Twinkling stars are a perfect backdrop to a romantic evening stroll. But as far as professional astronomers are concerned, twinkling is bad. These scientists routinely battle the effects of our atmosphere. The heat inversion layers that create the gently twinkling star can wreck havoc with basic observations. Putting a telescope in orbit, such as with the Hubble Space Telescope, is one solution. Another answer is to lift a telescope above the lower (and thickest) levels of the atmosphere. Such is the job of the Stratospheric Observatory for Infrared Astronomy (SOFIA) telescope, which is carried aloft on a modified Boeing 747.
The obvious problem with observing from the air is that you don’t have the stability afforded by ground-based observations. Enter pneumatics. An air suspension system from ContiTech Air Spring Systems, Hannover, Germany turned in an outstanding performance in the first test flight of SOFIA. By ensuring vibration-free operating conditions, the air suspension system enables the telescope to obtain perfect pictures from the stratosphere.
Twenty-four axially and radially arranged ContiTech air springs lift the SOFIA telescope and isolate it from vibrations emanating from various directions.

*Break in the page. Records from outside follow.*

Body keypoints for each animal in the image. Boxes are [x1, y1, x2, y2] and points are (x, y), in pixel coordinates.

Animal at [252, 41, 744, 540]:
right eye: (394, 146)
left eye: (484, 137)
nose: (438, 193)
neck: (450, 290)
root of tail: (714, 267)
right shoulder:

At an altitude of 14 km, the SOFIA project carries out research into the formation of stars and planetary systems as well as the origin of the solar system. At the heart of the research aircraft is a 17-tonne telescope that peers out at the universe through a hatch in the tail of the plane. The world’s largest infrared telescope, it has an extremely high spatial resolution. The telescope rests on a vibration-isolation system (VIS) consisting of an air spring system and silicon-oilfilled dampers.

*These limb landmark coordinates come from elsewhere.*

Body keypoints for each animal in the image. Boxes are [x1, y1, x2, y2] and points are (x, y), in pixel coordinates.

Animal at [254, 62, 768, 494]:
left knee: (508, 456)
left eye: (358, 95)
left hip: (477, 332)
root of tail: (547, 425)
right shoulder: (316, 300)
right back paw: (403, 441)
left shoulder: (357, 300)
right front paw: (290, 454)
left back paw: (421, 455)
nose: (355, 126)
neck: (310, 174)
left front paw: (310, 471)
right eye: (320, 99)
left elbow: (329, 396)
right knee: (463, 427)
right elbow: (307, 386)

In the five-and-a-half-hour test flight, the telescope, with all its subsystems, was tested for the first time under regular operating conditions. The air suspension system completed the test with flying colors. It demonstrated its ability to absorb vibrational interference emanating from the aircraft itself or from windflow when the hatch is open. Assisted by its control electronics and sensors, the air suspension system holds the telescope exactly in position relative to the plane’s fuselage. This ensures that the ultra-sensitive instrument is always aimed directly at the target of observation, the prerequisite for perfect images. The German SOFIA Institute (DSI) in Stuttgart reported that the vibration-isolation system “performed excellently when the plane was diving, climbing, and spiraling”.
ContiTech Air Spring Systems manufactures the existing system, composed of 24 single- and doubleconvolution air springs. ContiTech’s sales partner, CFM Schiller GmbH, from Roetgen in North Rhine-Westphalia, assumed full engineering responsibility, from design calculations through to final assembly at the NASA base.